(Data extract Opens)

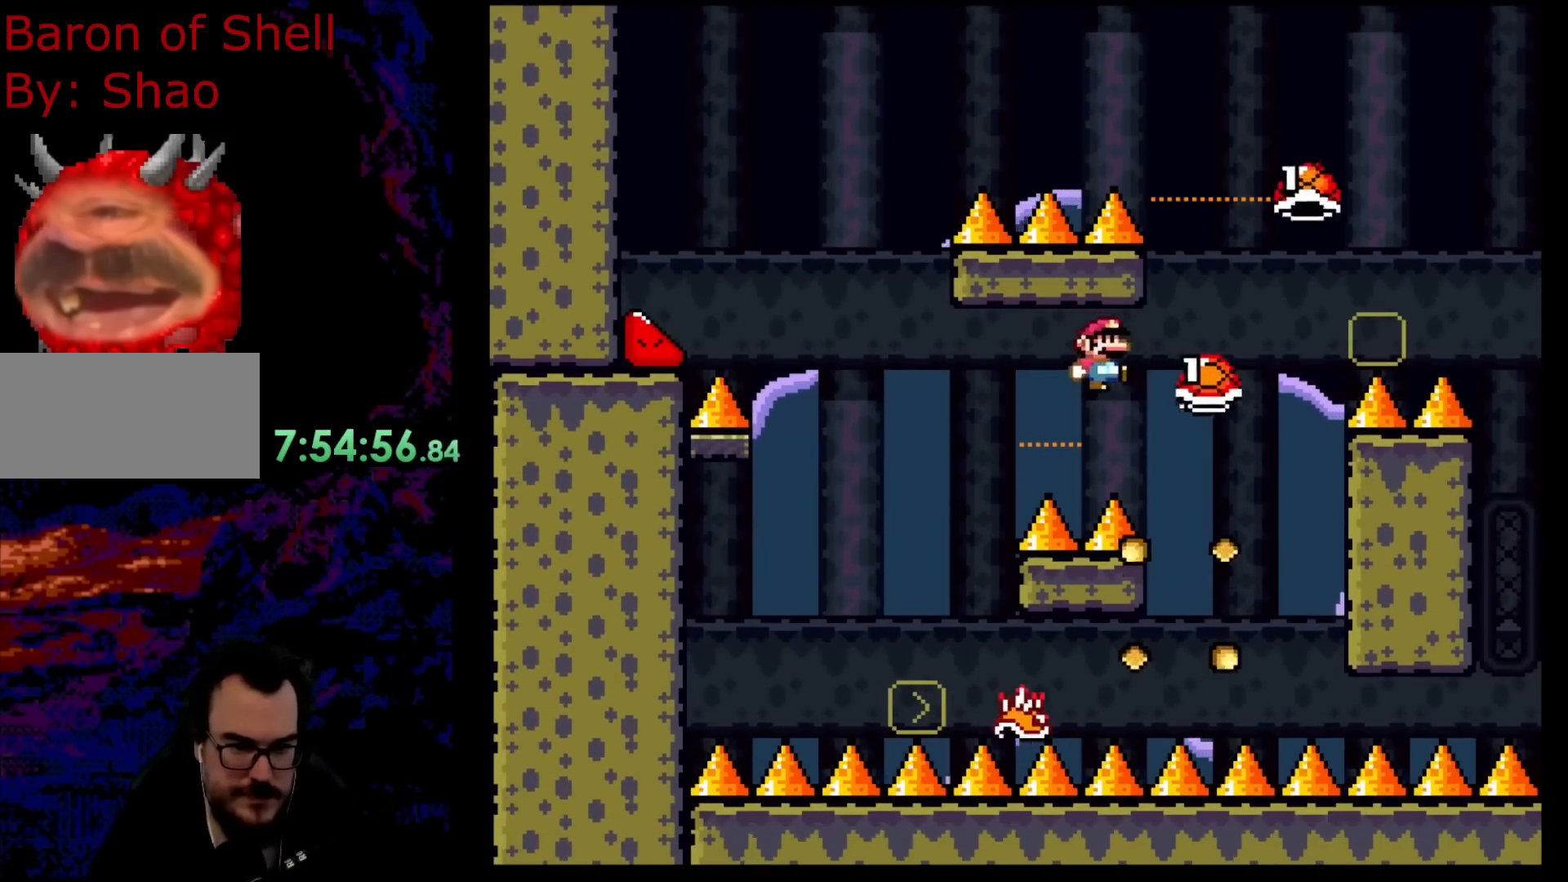
{"buttons": ["B", "Y", "DPAD_RIGHT"], "events": [[67, "Y", "down"], [100, "B", "up"], [167, "B", "down"]]}
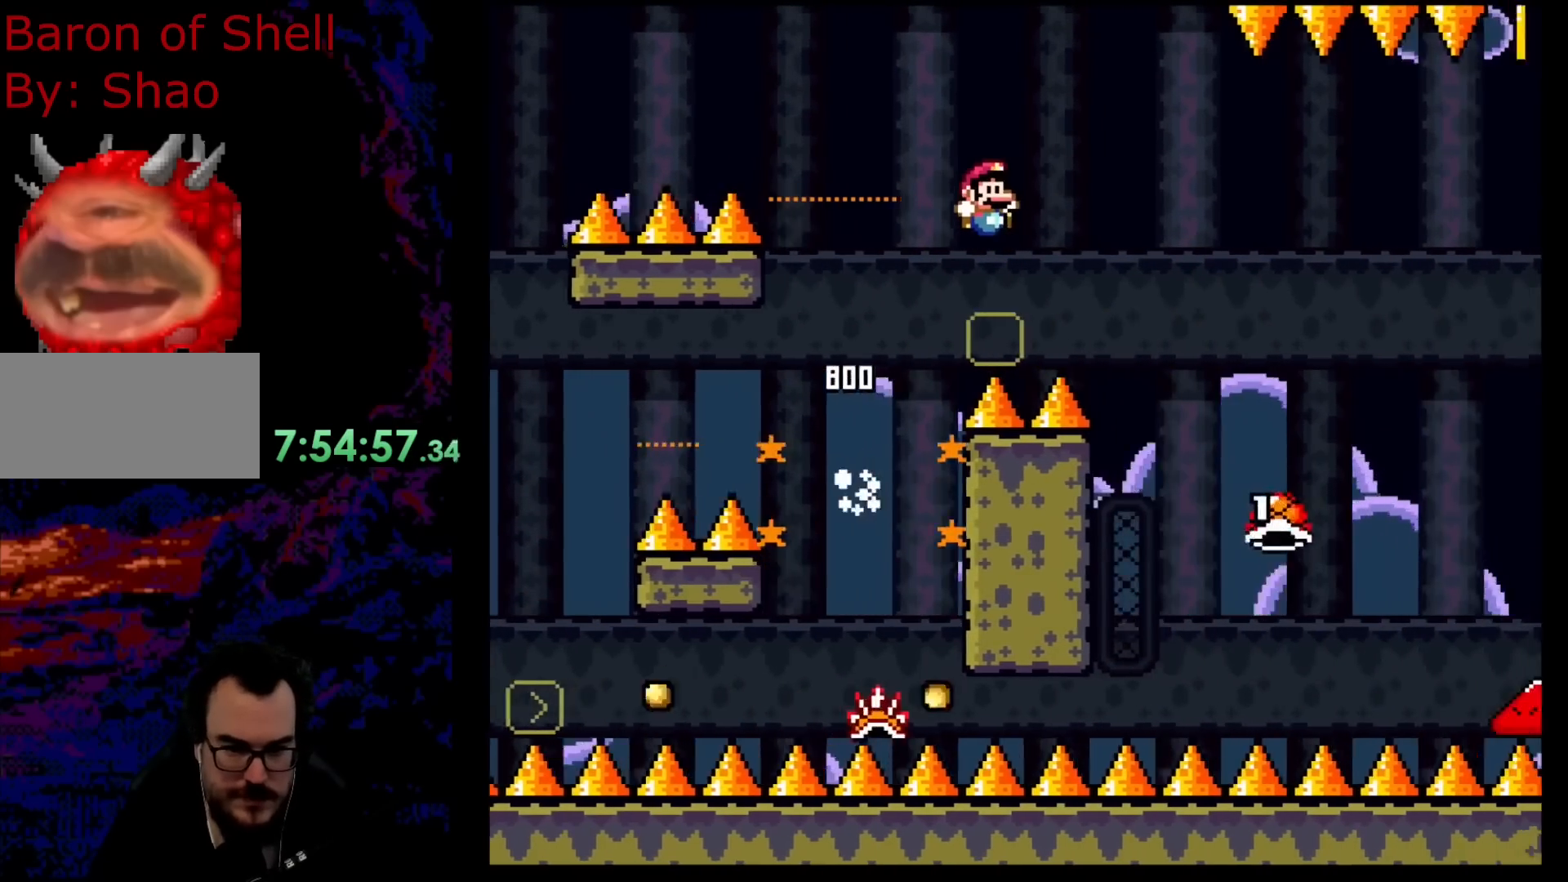
{"buttons": ["B", "Y", "DPAD_RIGHT"], "events": [[150, "B", "up"], [300, "B", "down"], [417, "B", "up"], [483, "B", "down"]]}
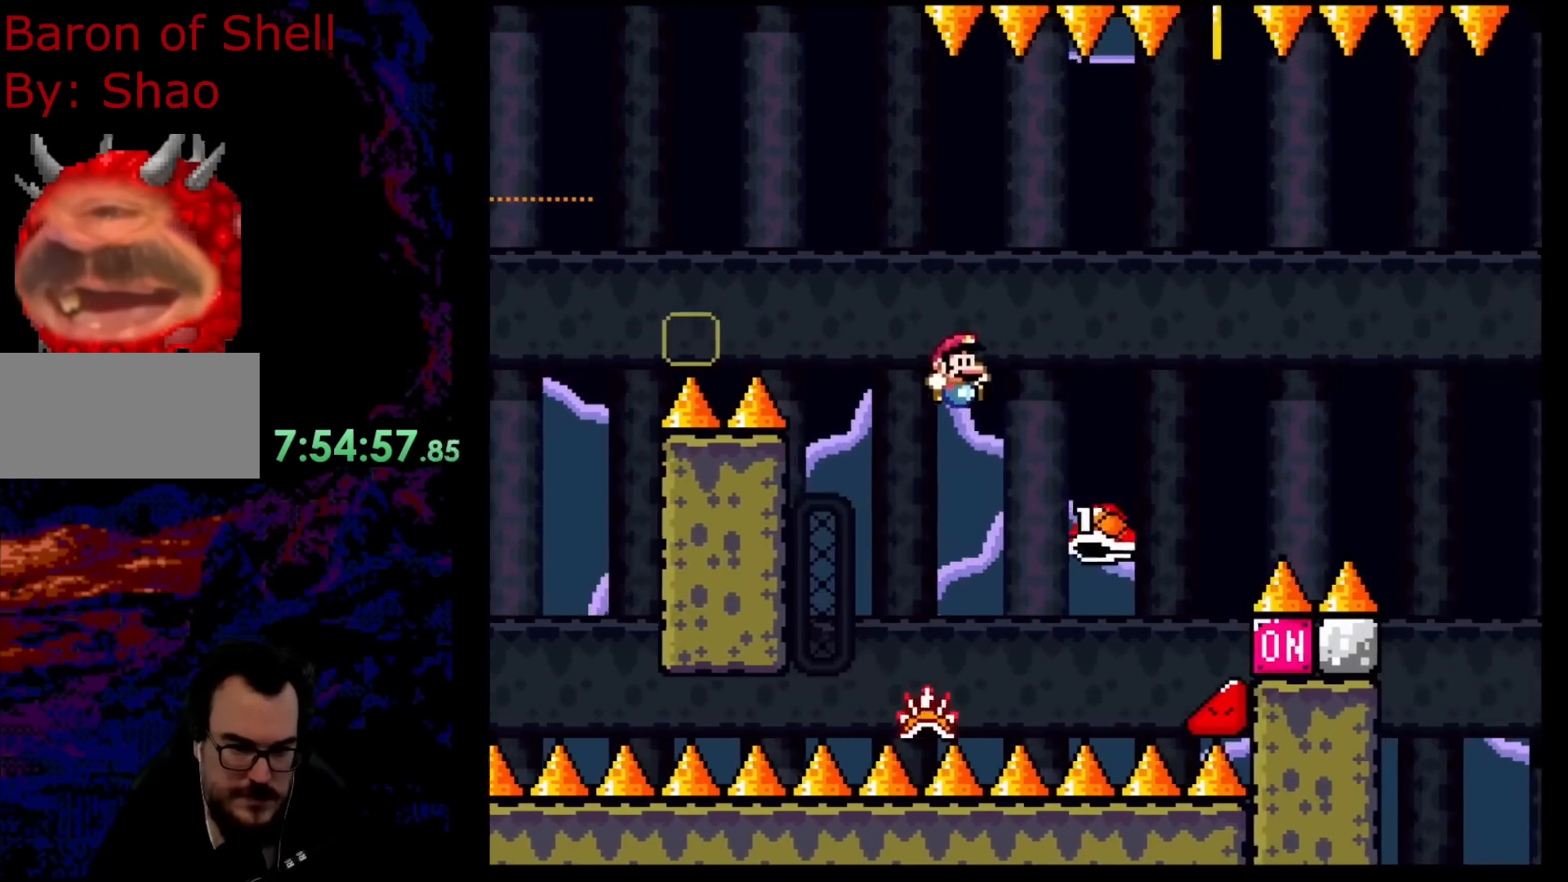
{"buttons": ["X", "DPAD_RIGHT"], "events": [[133, "DPAD_LEFT", "down"], [133, "DPAD_RIGHT", "up"], [200, "B", "up"], [267, "X", "down"], [267, "Y", "up"], [417, "DPAD_LEFT", "up"], [483, "DPAD_RIGHT", "down"]]}
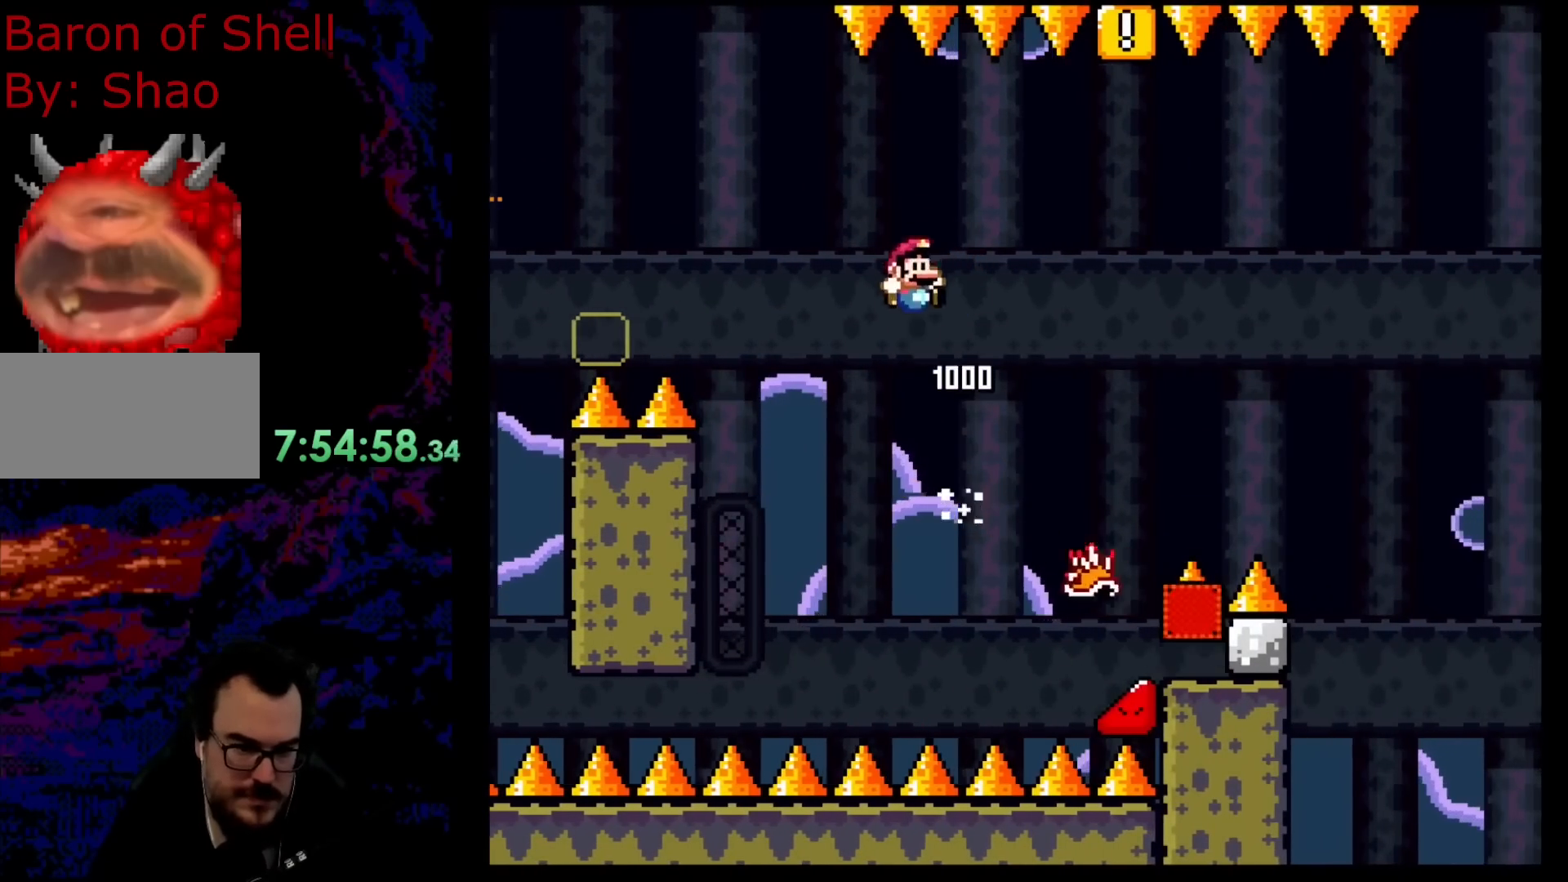
{"buttons": ["B", "X", "Y", "DPAD_RIGHT"], "events": [[50, "A", "down"], [450, "A", "up"], [450, "B", "down"], [450, "Y", "down"]]}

(Data extract Closes)

About this exercise: Would you please give the material above again, unchanged but without pictures?

The answer:
{"buttons": ["B", "Y", "DPAD_RIGHT"], "events": [[67, "Y", "down"], [100, "B", "up"], [167, "B", "down"]]}
{"buttons": ["B", "Y", "DPAD_RIGHT"], "events": [[150, "B", "up"], [300, "B", "down"], [417, "B", "up"], [483, "B", "down"]]}
{"buttons": ["X", "DPAD_RIGHT"], "events": [[133, "DPAD_LEFT", "down"], [133, "DPAD_RIGHT", "up"], [200, "B", "up"], [267, "X", "down"], [267, "Y", "up"], [417, "DPAD_LEFT", "up"], [483, "DPAD_RIGHT", "down"]]}
{"buttons": ["B", "X", "Y", "DPAD_RIGHT"], "events": [[50, "A", "down"], [450, "A", "up"], [450, "B", "down"], [450, "Y", "down"]]}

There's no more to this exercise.